L’escalade militaire en l’Iran ne perturbe pas seulement l’équilibre géopolitique de la région. Elle a également des répercussions concrètes pour des centaines de voyageurs suisses coincés dans plusieurs aéroports du Moyen-Orient. La suspension partielle du trafic aérien et l’annulation de nombreux vols empêchent certains salariés de rentrer en Suisse pour reprendre leur travail.
Cette situation, indépendante de leur volonté, soulève pourtant une question sensible: celle du maintien de leur salaire. En vertu du droit du travail suisse, l’absence involontaire due à une perturbation de transport ne garantit pas automatiquement la rémunération.
Des centaines de Suisses immobilisés par les perturbations aériennes
Depuis l’intensification du conflit au Moyen-Orient, plusieurs liaisons aériennes ont été suspendues ou fortement perturbées. La fermeture de certaines zones de l’espace aérien et les mesures de sécurité adoptées par les compagnies aériennes ont entraîné une vague d’annulations de vols.
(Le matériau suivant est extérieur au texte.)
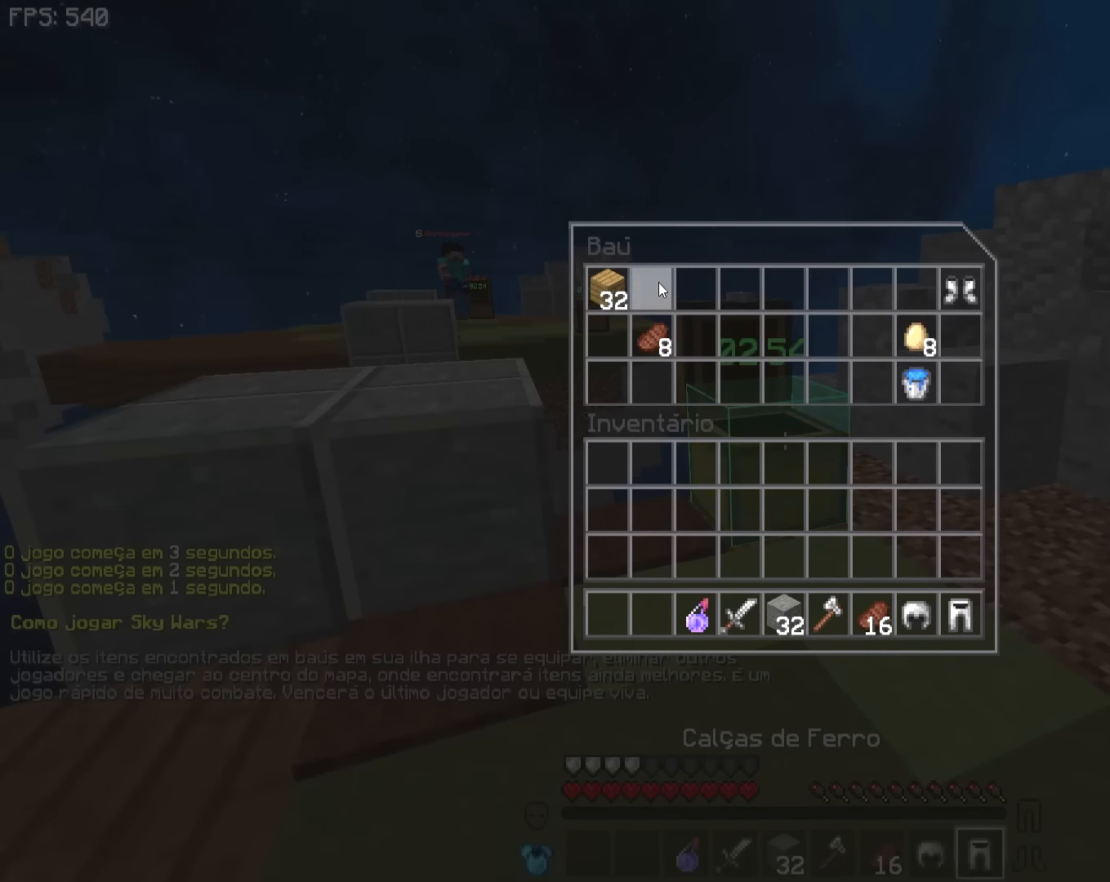
{"keys": [], "mouse": [], "events": []}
Près de 5000 personnes seraient actuellement bloquées dans la région. Ces voyageurs se trouvent principalement dans des hubs aériens majeurs comme Abou Dhabi, Doha ou Dubaï, qui jouent un rôle central dans les correspondances entre l’Europe et l’Asie.
Le Touring Club Suisse indique que la situation touche un grand nombre de destinations. Des demandes de rapatriement auraient été enregistrées dans 15 pays différents et plus de 3400 vols auraient été annulés depuis le début de la crise.
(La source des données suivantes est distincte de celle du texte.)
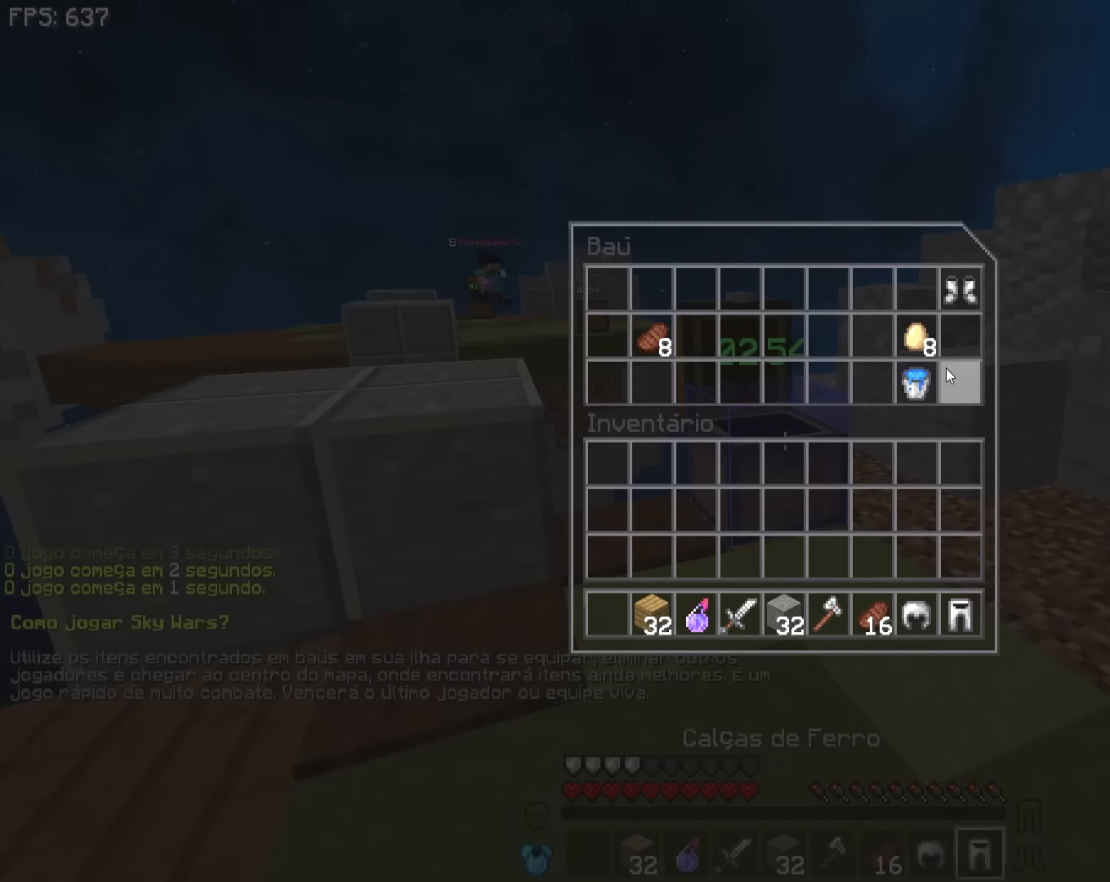
{"keys": [], "mouse": [], "events": []}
Pour de nombreux voyageurs, ces perturbations représentent surtout un problème logistique. Mais pour certains salariés, elles pourraient avoir des conséquences financières. En effet, les jours d’absence liés à l’impossibilité de rentrer en Suisse ne sont pas automatiquement considérés comme du temps de travail.
Le Secrétariat d’Etat à l’économie (SECO) rappelle que lorsque l’employé est empêché de travailler sans faute de sa part, mais pour une raison qui concerne un large cercle de personnes — comme l’annulation de vols — le risque est en principe supporté par le travailleur. Dans ce cas de figure, l’employeur n’est pas obligé de verser le salaire pendant la période d’absence.
Cette règle peut paraître sévère, car l’absence des employés n’est pas liée à une décision personnelle mais à un événement extérieur. Toutefois, dans le cadre juridique suisse, les perturbations de transport dues à des crises internationales ne donnent pas automatiquement droit au maintien de la rémunération.
Des solutions possibles au cas par cas dans les entreprises
Face à cette situation, l’association Employés Suisse souligne que les travailleurs concernés ne peuvent pas être tenus responsables de leur absence. Dans un contexte de guerre ou de fermeture d’espace aérien, les salariés n’ont aucune prise sur les événements qui les empêchent de rentrer.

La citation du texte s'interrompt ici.